Sehnsucht auf Rädern

Nortex war einer der ersten Auftraggeber für Möller’s Reisedienst
Neumünster. Es war die Zeit des Aufbruchs: In Deutschland begann in den 1950er Jahren das Wirtschaftswunder.
Aus Trümmern entwickelten sich eine immer größer werdende Produktion, der Handel nahm stetig zu. Auch das NORTEX-Werk in Bad Bramstedt war gut ausgelastet – denn die Nachfrage nach Bekleidung stieg.

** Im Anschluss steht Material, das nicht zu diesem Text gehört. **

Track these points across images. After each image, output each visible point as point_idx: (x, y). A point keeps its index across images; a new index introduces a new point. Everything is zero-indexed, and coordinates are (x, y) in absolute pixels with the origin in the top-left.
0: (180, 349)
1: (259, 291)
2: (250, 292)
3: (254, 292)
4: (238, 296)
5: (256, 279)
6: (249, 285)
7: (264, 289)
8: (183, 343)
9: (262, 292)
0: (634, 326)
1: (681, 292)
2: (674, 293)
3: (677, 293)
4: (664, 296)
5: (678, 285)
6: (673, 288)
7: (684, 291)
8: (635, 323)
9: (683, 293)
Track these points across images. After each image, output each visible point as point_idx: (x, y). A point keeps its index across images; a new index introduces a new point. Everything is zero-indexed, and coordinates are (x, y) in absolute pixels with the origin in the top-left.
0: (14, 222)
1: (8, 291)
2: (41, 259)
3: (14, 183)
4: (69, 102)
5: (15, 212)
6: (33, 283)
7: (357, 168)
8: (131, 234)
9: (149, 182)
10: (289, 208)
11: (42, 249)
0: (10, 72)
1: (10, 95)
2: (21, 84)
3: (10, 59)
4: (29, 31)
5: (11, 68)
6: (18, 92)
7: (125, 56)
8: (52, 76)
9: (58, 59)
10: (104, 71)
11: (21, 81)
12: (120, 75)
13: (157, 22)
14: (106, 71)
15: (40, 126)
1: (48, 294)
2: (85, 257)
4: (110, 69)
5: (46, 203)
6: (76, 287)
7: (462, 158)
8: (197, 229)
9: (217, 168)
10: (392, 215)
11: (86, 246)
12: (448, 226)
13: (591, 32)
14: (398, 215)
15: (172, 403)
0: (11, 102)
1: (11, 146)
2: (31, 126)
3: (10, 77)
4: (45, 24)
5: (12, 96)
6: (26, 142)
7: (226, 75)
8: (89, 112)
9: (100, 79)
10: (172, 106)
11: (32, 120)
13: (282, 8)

Die Belegschaft, in der Mehrzahl Frauen, kam aus mehreren Regionen zum Arbeiten nach Bad Bramstedt. Doch eigene Fahrzeuge waren damals noch rar. Deshalb wurden die Arbeiterinnen morgens „eingesammelt” und nach Schichtende wieder nach Hause gefahren. Und zwar in Bussen samt Anhänger. Das Besondere: Einer dieser Busse ist bis heute im Einsatz – und konnte Anfang April vor dem Modehaus besichtigt werden.
 
Mit dem Bus zu NORTEX
Peter Möller vom Reisedienst in Neumünster stellt den Oldtimer, es ist ein Mercedes mit Baujahr 1953, zur Verfügung. Das Unternehmen bietet darin heute Tagesausflüge an. Doch zurück ins Jahr 1956: Möllers Vater Kurt-Peter fuhr immer werktags die jungen Frauen, die etwa als Näherinnen und Schneiderinnen in Bad Bramstedt arbeiteten, frühmorgens aus Kiel, Bordesholm, Neumünster und der Umgebung in das Werk in Bad Bramstedt.
Der Pendeldienst war einer der ersten Aufträge für den jungen
Unternehmer. „Es waren wohl 80 bis 90 Frauen, die mit meinem Vater fuhren“, schildert sein Sohn heute. „An den Bus war noch ein Anhänger angekoppelt, in dem ebenfalls Menschen transportiert werden durften.“
 

Foto: Nortex

Mit Panorama-Blick auf Reisen

Ein Oldtimer-Bus aus den 1950er Jahren bei NORTEX
Seine Schwester Silke Möller ergänzt: „Die Fahrer wurden damals bei Nortex mit Hemden und Anzügen ausgestattet, das war schon damals etwas Besonderes.“ Die Mutter Hildegard ist gelernte Schneiderin, über sie kam der Kontakt zwischen beiden Unternehmen zustande.
Heute gehört es für den Reisedienst fast schon zur Tradition, wenigstens einmal im Jahr zum Heinz-Erhard-Abend in den „Engelssaal“ in Hamburg zu fahren – dort führen Schauspieler die Sketche des Humoristen bis heute auf. Erhard hatte seine große Zeit in den 1950er und 1960er Jahren. Er nahm auch das Thema Italien-Reisen auf.
„Auf einmal war Süditalien der neue Sehnsuchtsort“, erinnern sich Peter und Silke Möller. Rudi Schuricke sang im Radio und auf Schallplatte seine Capri-Fischer, das südländische Flair mit exotischen Früchten, mit intakt gebliebenen Städten und sauberen Adria-Stränden lockte die deutsche Touristenschar. Das Wirtschaftswunder, der Aufschwung seit Anfang der Fünfziger Jahre sorgte dafür, dass die Urlaubskasse gut gefüllt war.
Doch noch immer lagen Trümmer und Schutt in vielen deutschen Städten. „Es war die Sehnsucht nach einer besseren Welt, die die Menschen reisen ließ“, so Möller, „in eine Welt, in der man sich wohlfühlen konnte.“
In den 1980er Jahren, erzählt Peter Möller, habe man die alten Busse mit Sachverstand und Liebe zum Detail instand gesetzt – technisch wie auch beim Stil des Interieurs. Der Mercedes-Bus hat 110 Pferdestärken unter der Haube, sie beschleunigen den Oldtimer mit Baujahr 1953 auf etwa 80 Kilometer pro Stunde.